DATASET CONTENT:
****************
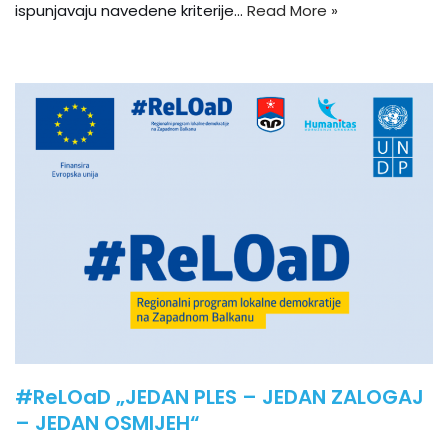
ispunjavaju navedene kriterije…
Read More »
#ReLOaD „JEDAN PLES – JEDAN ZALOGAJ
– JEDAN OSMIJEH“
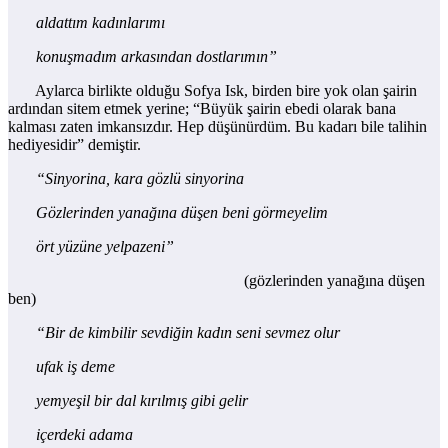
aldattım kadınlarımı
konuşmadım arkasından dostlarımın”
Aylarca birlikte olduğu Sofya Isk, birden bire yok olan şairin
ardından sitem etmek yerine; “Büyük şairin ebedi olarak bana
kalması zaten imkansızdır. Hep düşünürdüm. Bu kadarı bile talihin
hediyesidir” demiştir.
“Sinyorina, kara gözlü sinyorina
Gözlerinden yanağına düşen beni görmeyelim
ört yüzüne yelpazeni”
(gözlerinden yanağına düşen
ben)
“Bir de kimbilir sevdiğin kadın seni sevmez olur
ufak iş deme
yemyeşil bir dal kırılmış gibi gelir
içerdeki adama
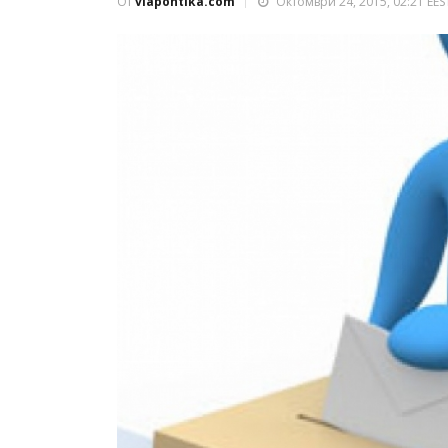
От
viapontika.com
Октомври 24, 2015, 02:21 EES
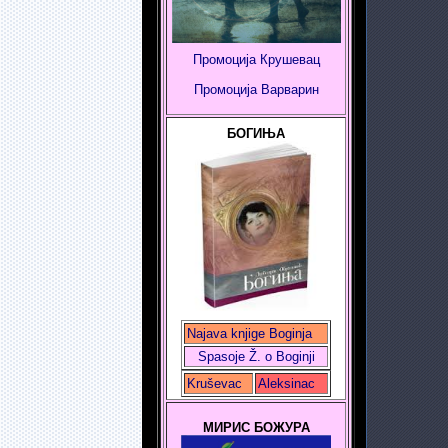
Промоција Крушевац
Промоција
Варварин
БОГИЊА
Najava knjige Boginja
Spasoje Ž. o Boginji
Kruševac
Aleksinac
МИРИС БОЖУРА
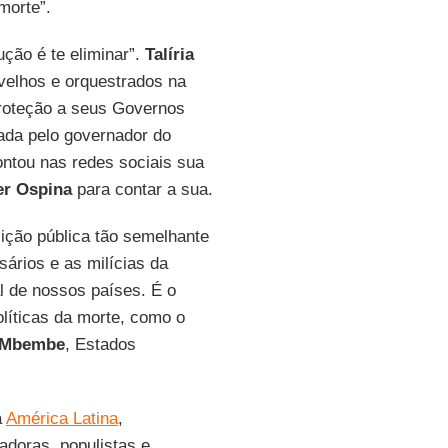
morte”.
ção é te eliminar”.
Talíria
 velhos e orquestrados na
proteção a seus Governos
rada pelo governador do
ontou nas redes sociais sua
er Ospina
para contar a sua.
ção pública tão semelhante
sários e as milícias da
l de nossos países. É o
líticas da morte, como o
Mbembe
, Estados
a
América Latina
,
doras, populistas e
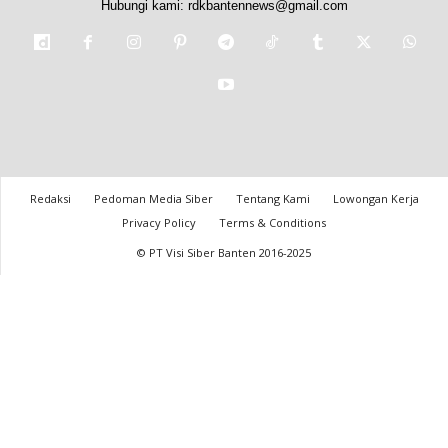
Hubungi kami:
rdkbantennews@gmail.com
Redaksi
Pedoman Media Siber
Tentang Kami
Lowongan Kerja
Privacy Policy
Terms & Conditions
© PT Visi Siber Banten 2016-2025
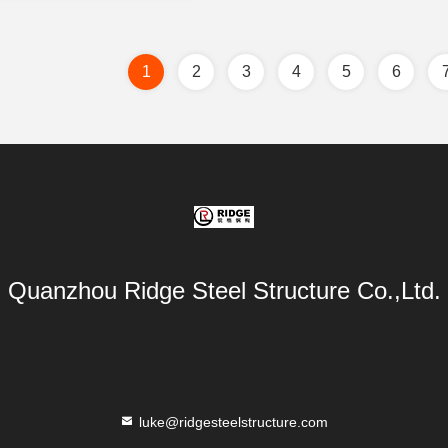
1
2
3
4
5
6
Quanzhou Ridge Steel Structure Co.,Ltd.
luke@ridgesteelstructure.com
****************
PROBLEM REQUIREMENTS: Which of the lines above hold the word "Siber"? Copy each one.

EXERCISE RESPONSE:
Pedoman Media Siber
© PT Visi Siber Banten 2016-2025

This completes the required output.